Por último, há ainda um parágrafo na Lei das S/As que estabalece uma terceira regra, segundo a qual a emissão de papéis nunca poderá ser feita por valores muito abaixo das cotações das ações em bolsa. Apesar da variedade de critérios, a Comissão de Valores Mobiliários (CVM), responsável pela fiscalização do mercado de ações, considerou que o lançamento de ações Telebrás está amparado pela legislação societária.
O presidente da Telebrás afirma que estes conflitos jurídicos foram a principal razão para que o governo decidisse suspender temporariamente o pagamento das linhas telefônicas. Xavier Ferreira só não sabe informar qual será a atitude da Telebrás caso a revisão jurídica indique um procedimento contrário ao adotado. Como as ações já foram todas compradas, não há mais papéis disponíveis para acatar alguma possível decisão jurídica que determine a entrega das ações.
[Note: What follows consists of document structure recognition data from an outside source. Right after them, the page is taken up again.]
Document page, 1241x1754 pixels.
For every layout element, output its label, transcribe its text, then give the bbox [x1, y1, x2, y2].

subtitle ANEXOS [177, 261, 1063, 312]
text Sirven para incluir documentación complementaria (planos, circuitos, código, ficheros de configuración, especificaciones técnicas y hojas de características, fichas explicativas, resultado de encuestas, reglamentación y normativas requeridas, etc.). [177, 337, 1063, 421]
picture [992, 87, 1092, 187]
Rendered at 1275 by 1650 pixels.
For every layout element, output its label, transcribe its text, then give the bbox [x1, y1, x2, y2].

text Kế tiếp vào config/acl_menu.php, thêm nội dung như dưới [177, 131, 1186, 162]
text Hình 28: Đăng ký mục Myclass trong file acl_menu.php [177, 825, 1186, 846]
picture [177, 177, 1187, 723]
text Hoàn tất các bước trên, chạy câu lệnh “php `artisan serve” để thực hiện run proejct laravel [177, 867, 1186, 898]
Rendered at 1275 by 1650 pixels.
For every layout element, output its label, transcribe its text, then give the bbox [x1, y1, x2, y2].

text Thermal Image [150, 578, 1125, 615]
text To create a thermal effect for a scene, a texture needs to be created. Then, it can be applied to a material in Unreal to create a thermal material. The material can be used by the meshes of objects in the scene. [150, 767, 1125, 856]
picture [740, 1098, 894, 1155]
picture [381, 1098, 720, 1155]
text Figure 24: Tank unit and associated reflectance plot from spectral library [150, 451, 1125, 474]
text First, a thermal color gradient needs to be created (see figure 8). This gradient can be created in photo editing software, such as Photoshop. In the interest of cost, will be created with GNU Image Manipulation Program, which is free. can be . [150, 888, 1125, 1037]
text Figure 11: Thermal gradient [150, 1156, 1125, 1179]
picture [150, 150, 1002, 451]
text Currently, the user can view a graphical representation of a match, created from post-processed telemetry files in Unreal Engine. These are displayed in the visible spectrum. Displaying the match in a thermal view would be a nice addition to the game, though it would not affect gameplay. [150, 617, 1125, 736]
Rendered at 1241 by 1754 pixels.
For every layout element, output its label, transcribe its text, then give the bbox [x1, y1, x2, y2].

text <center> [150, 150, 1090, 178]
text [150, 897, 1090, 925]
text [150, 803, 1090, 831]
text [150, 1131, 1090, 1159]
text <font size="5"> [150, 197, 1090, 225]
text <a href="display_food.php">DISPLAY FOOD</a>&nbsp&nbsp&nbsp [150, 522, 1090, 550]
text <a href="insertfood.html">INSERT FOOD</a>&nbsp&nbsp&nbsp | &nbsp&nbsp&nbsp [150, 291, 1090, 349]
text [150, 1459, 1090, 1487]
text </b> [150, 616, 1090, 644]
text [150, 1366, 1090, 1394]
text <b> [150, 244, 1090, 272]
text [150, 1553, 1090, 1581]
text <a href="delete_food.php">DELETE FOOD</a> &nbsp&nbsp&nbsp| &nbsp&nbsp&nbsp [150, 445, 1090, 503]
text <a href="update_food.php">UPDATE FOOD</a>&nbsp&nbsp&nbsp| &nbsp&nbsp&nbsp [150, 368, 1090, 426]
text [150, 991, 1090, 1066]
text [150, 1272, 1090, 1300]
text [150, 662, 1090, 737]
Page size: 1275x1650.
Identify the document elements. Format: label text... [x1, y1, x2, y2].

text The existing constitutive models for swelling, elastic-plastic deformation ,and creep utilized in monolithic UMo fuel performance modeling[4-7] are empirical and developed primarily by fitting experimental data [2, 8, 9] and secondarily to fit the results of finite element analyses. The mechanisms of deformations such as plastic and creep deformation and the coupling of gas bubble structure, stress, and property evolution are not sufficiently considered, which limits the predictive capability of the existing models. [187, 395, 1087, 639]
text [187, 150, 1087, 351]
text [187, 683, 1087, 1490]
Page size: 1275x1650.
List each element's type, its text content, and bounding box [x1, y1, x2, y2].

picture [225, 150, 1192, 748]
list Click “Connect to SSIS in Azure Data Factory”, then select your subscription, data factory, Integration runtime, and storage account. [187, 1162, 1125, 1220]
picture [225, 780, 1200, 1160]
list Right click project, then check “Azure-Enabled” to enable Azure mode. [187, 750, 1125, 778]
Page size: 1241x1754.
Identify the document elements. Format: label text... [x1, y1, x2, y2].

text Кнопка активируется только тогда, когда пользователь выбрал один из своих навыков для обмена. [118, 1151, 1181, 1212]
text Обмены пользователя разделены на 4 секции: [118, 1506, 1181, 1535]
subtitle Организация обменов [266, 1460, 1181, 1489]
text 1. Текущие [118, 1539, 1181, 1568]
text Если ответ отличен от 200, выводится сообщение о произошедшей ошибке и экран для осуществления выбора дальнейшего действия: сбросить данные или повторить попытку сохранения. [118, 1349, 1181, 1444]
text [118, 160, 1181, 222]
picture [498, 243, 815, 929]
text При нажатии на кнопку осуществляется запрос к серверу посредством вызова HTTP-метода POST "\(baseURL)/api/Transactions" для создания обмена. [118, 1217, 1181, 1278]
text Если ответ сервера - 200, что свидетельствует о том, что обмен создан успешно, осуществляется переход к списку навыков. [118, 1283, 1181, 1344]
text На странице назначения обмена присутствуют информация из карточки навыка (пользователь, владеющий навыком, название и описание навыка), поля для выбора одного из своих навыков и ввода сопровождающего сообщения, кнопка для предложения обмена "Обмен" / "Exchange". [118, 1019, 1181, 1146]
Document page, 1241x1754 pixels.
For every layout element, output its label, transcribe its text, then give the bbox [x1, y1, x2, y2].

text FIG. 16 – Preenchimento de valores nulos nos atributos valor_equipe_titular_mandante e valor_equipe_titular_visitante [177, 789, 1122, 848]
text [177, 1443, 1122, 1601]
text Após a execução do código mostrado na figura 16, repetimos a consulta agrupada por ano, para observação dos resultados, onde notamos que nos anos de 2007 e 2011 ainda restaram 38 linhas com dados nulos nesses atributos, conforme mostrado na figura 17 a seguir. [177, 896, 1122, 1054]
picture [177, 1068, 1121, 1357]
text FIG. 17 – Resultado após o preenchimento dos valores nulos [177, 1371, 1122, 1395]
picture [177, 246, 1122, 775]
No próximo ano, data de pagamento dos créditos relativos a aquisição de linhas feitas em 97, o impasse deverá voltar a se repetir. Até lá, com base na decisão que será tomada nos próximos dias pelo governo, a Telebrás pretende encontrar uma maneira de evitar o problema. Com o fim do sistema de autofinanciamento, anunciado em abril pelo Ministro das Comunicações, Sérgio Motta, não será mais necessária a emissão de ações para repassar aos proprietários de linhas telefônicas.